**Description of the task:** Could you write out every record below exactly, leaving out any pictures?

Human pose keypoint data:
---------------

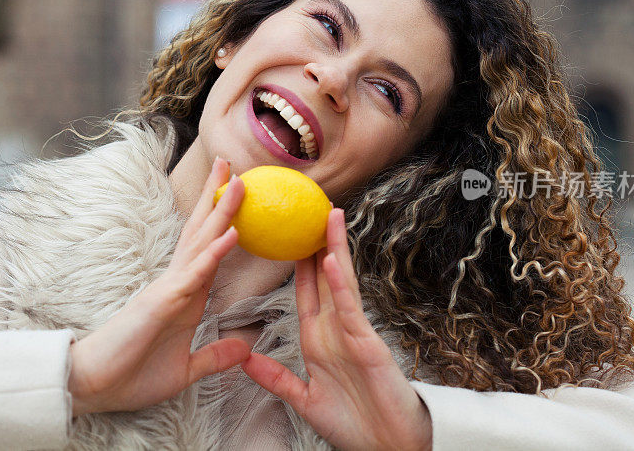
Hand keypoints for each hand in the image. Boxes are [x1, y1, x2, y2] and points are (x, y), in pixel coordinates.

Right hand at [68, 157, 249, 415]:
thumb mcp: (186, 369)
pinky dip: (212, 254)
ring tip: (238, 182)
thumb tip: (245, 348)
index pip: (208, 250)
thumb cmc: (133, 376)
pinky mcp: (159, 304)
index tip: (237, 194)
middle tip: (232, 164)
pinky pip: (192, 276)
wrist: (92, 388)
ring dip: (220, 212)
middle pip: (202, 232)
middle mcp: (176, 284)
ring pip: (199, 243)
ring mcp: (167, 290)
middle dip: (218, 198)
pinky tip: (230, 234)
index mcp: (185, 296)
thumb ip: (215, 356)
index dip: (223, 221)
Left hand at [240, 209, 432, 449]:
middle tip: (311, 208)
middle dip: (318, 243)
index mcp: (319, 339)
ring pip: (341, 283)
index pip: (306, 292)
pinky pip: (349, 310)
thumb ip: (277, 378)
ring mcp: (353, 333)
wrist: (387, 448)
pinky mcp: (366, 344)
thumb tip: (246, 359)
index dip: (299, 264)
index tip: (290, 236)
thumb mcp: (304, 399)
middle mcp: (336, 330)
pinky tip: (332, 263)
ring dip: (334, 250)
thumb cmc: (353, 424)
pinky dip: (340, 286)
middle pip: (325, 277)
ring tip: (329, 217)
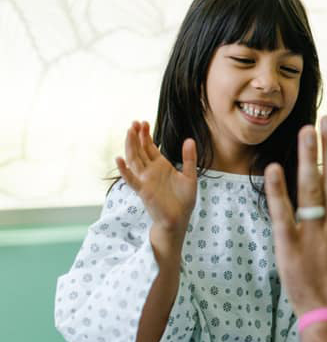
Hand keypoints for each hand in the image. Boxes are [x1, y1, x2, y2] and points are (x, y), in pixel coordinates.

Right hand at [115, 121, 196, 237]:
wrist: (179, 219)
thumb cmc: (183, 200)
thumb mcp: (190, 176)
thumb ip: (189, 158)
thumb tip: (189, 139)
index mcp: (160, 166)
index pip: (149, 147)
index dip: (145, 135)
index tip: (143, 122)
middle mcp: (150, 171)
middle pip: (140, 150)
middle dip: (136, 136)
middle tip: (134, 122)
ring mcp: (145, 180)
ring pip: (134, 160)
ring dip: (130, 146)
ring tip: (128, 132)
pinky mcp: (143, 191)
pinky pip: (131, 179)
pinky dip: (125, 170)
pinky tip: (119, 160)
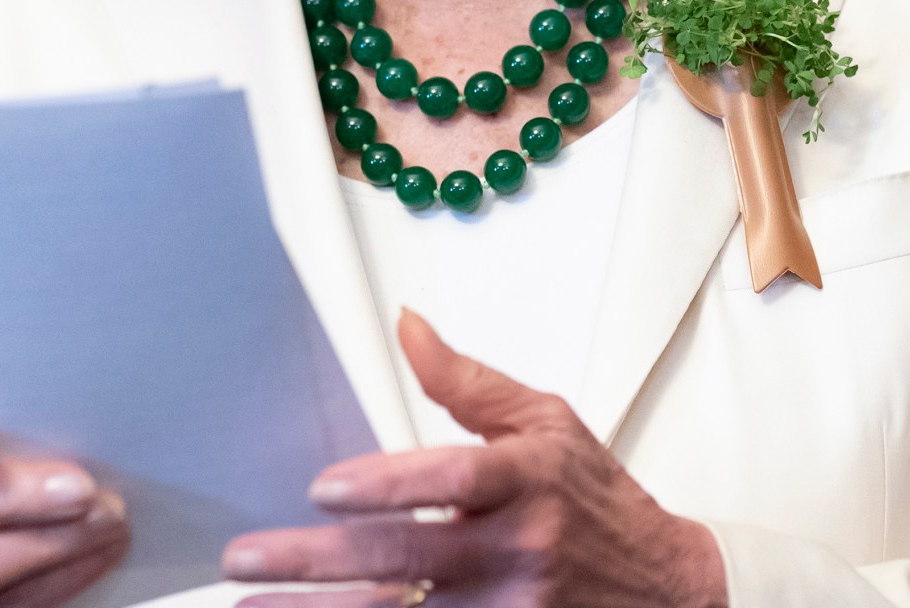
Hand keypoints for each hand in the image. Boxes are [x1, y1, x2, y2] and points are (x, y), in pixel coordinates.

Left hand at [224, 311, 726, 607]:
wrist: (663, 587)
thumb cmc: (594, 500)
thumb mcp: (545, 421)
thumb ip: (467, 381)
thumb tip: (408, 327)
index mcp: (526, 480)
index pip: (452, 482)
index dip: (385, 487)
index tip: (321, 489)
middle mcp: (517, 550)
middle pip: (406, 558)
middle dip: (316, 561)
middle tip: (246, 557)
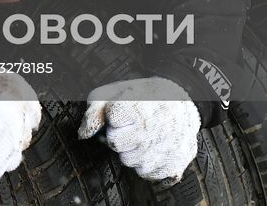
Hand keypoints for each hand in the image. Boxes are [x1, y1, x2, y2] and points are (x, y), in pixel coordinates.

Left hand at [77, 77, 199, 182]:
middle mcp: (151, 132)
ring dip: (133, 152)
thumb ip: (94, 111)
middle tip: (131, 126)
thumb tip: (83, 135)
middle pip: (117, 147)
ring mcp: (164, 151)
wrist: (183, 101)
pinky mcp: (174, 165)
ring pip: (131, 163)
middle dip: (120, 137)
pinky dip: (149, 163)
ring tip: (144, 136)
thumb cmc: (145, 97)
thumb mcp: (115, 92)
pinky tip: (154, 147)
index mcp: (136, 111)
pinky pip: (149, 174)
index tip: (123, 114)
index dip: (113, 121)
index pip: (110, 129)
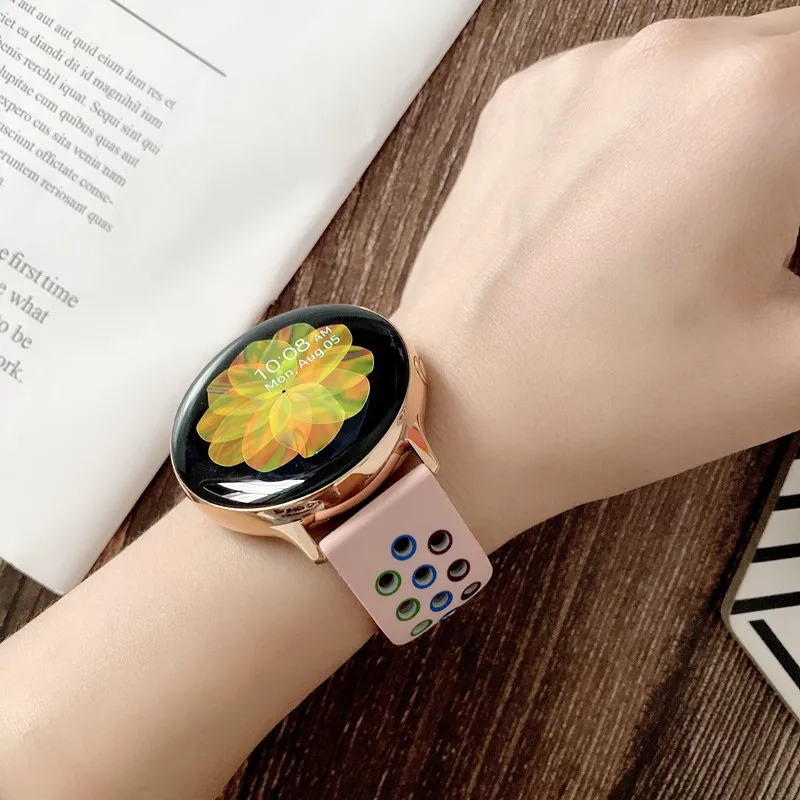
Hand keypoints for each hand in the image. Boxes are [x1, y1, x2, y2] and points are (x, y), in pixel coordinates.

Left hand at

---------------

**Answer to this task:**
Hand keypoints for each hand in the image. Boxes are [x1, y1, x2, y2] and points are (x, y), in pixel coordinates.

Right hand at [68, 157, 249, 415]:
thumb mcp: (186, 369)
pinky dip: (212, 254)
ring tip: (238, 182)
thumb tip: (245, 348)
index pip: (208, 250)
thumb cmc: (133, 376)
pinky mcp: (159, 304)
index tip: (237, 194)
middle tip: (232, 164)
pinky pip: (192, 276)
wrist: (92, 388)
ring dip: (220, 212)
middle pip: (202, 232)
middle mcp: (176, 284)
ring pip: (199, 243)
ring mcp: (167, 290)
middle dip: (218, 198)
pinky tip: (230, 234)
index mcp: (185, 296)
thumb ip: (215, 356)
index dip: (223, 221)
Left hand at [240, 209, 432, 449]:
middle tip: (311, 208)
middle dip: (318, 243)
index mcp: (319, 339)
ring pip: (341, 283)
index pip: (306, 292)
pinky pip: (349, 310)
thumb ip: (277, 378)
ring mcp: (353, 333)
wrist: (387, 448)
pinky mcp: (366, 344)
thumb tip: (246, 359)
index dip: (299, 264)
index tip: (290, 236)
thumb mcp: (304, 399)
middle mcp: (336, 330)
pinky tip: (332, 263)
ring dip: (334, 250)
thumb cmc: (353, 424)
pinky dip: (340, 286)
middle pip: (325, 277)
ring tip: (329, 217)
Hand keypoints for each hand in the image. Boxes are [x1, y1, x2, y2] and points are (x, y), in pixel coordinates.

Right hand at [115, 121, 196, 237]:
wrist: (179, 219)
thumb cmc: (183, 200)
thumb mcp: (190, 176)
thumb ip: (189, 158)
thumb tip: (189, 139)
index mcp: (160, 166)
index pip: (149, 147)
index dip: (145, 135)
index tip: (143, 122)
middle mcp: (150, 171)
middle pip: (140, 150)
middle dip: (136, 136)
middle tip: (134, 122)
ring mcp: (145, 180)
ring pip: (134, 160)
ring dip: (130, 146)
ring tip: (128, 132)
pinky mcp: (143, 191)
pinky pip: (131, 179)
pinky dip: (125, 170)
pinky tip: (119, 160)
Hand keypoints for each hand in the image. Boxes are [x1, y1, x2, y2] and points are (x, y), in pixel coordinates.

Left hand at [224, 311, 726, 607]:
wrist: (663, 587)
thumb cmc: (594, 500)
thumb mcp: (545, 421)
thumb ip: (467, 381)
thumb tip: (408, 327)
index mcp: (526, 480)
index pip: (452, 482)
index dip: (385, 487)
index tip: (321, 489)
middle mcp: (517, 550)
middle pip: (406, 558)
middle dip: (316, 561)
middle tip: (246, 557)
Hand keypoints for each hand in the image. Boxes are [x1, y1, x2, y2] and points are (x, y), in pixel coordinates.

Left hand at [77, 77, 199, 182]:
middle mcp: (151, 132)
ring dip: (133, 152)
thumb ip: (94, 111)
middle tip: (131, 126)
thumb tip: (83, 135)
middle pip: (117, 147)
ring mcp: (164, 151)
wrist: (183, 101)
pinky mcp: (174, 165)
ring pip: (131, 163)
middle dip: (120, 137)
pinky dip: (149, 163)
ring tip: (144, 136)
thumb cmc: (145, 97)
thumb mcp: (115, 92)
pinky tip: (154, 147)
index mcp: (136, 111)
pinky pip: (149, 174)
index tip: (123, 114)
index dip: (113, 121)
index pip: (110, 129)
Hand keypoints for each hand in the image. Boxes are [x1, y1, x2, y2] and points are (x, y), in pixel coordinates.

Left hand at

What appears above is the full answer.